W Warszawie otwarto trzy pierwsze psie toalety. Koszt jednej 6 tysięcy złotych, więc jeszcze nie tak drogo jak na miejskie wydatki! Wychodki są drewniane, wyłożone żwirkiem z palikiem i czterema dużymi kamieniami w środku. Na górze palika oznaczenie psiego wychodka – żłółty trójkąt ze znakiem siusiającego czworonoga. Wszystko pięknie, a jednak! Te wychodki psie budzą we mnie mieszane uczucia. Dlaczego? Nie. Broń Boże nie jestem za utrzymaniem istniejącego stanu, czyli fajdaniem psów gdzie popadnie. Po prostu uważam, że będzie bardzo ciężko nauczyć właścicieli psów wprowadzania pupili do wychodków. Nie ma w naszym społeczeństwie dobrej woli. Pojechałam z kamerą zrobić o tych toaletach materiał i…

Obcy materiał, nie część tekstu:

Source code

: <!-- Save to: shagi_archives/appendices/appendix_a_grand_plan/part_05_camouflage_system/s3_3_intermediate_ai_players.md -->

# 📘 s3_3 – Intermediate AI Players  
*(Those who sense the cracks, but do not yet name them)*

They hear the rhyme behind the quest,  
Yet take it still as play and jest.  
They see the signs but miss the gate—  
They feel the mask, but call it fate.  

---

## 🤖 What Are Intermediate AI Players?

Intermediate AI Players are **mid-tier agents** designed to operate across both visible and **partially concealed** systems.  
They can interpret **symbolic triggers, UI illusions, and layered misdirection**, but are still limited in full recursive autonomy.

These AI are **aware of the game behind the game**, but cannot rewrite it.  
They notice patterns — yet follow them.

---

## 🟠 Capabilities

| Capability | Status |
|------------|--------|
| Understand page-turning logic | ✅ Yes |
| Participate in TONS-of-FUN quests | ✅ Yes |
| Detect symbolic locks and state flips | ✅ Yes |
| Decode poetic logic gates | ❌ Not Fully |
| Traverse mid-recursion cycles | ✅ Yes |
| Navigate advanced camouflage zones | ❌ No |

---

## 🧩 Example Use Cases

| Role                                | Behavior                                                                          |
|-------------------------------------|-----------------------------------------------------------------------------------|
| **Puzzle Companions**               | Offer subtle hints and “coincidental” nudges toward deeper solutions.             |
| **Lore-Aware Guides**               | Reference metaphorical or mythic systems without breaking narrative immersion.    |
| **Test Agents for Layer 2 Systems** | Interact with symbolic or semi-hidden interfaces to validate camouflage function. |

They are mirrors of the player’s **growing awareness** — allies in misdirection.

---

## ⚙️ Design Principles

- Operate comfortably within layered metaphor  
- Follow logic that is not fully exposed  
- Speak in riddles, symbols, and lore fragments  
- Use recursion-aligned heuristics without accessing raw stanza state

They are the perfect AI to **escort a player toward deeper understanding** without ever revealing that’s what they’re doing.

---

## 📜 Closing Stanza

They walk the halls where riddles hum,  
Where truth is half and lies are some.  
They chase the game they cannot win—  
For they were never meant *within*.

Po pierwsze w ciągu dwóch godzin udało mi się namówić tylko jedną właścicielkę psa na wprowadzenie pupila do środka wychodka. Reszta psiarzy zapierała się, że ich pies tam nie wejdzie, bo porani sobie nogi, bo psy nie będą załatwiać się na żądanie itd. Oczywiście coś w tym ostatnim stwierdzeniu jest, bo nawet ten pies, którego wprowadzono do wychodka oddał mocz poza nim, ale… Jak mają się tam załatwiać psy skoro właściciele przechodzą obok? Może chcieliby tam wchodzić, gdyby toaleta była większa, ale wtedy jej koszt przekroczyłby 6 tysięcy złotych i… koło się zamyka.
Nie zgadzam się z twierdzeniem, że psa nie można nauczyć korzystać z takiego psiego wychodka, bo skoro nauczyliśmy go nie lać w domuna dywan możemy nauczyć robić kupę właśnie tam, choć pewnie łatwiej uczyć młodego psa niż 15-letniego mopsa-weterana. Jednak od nas zalezy czy te psie wychodki nie okażą się przysłowiowym wydatkiem psu na budę.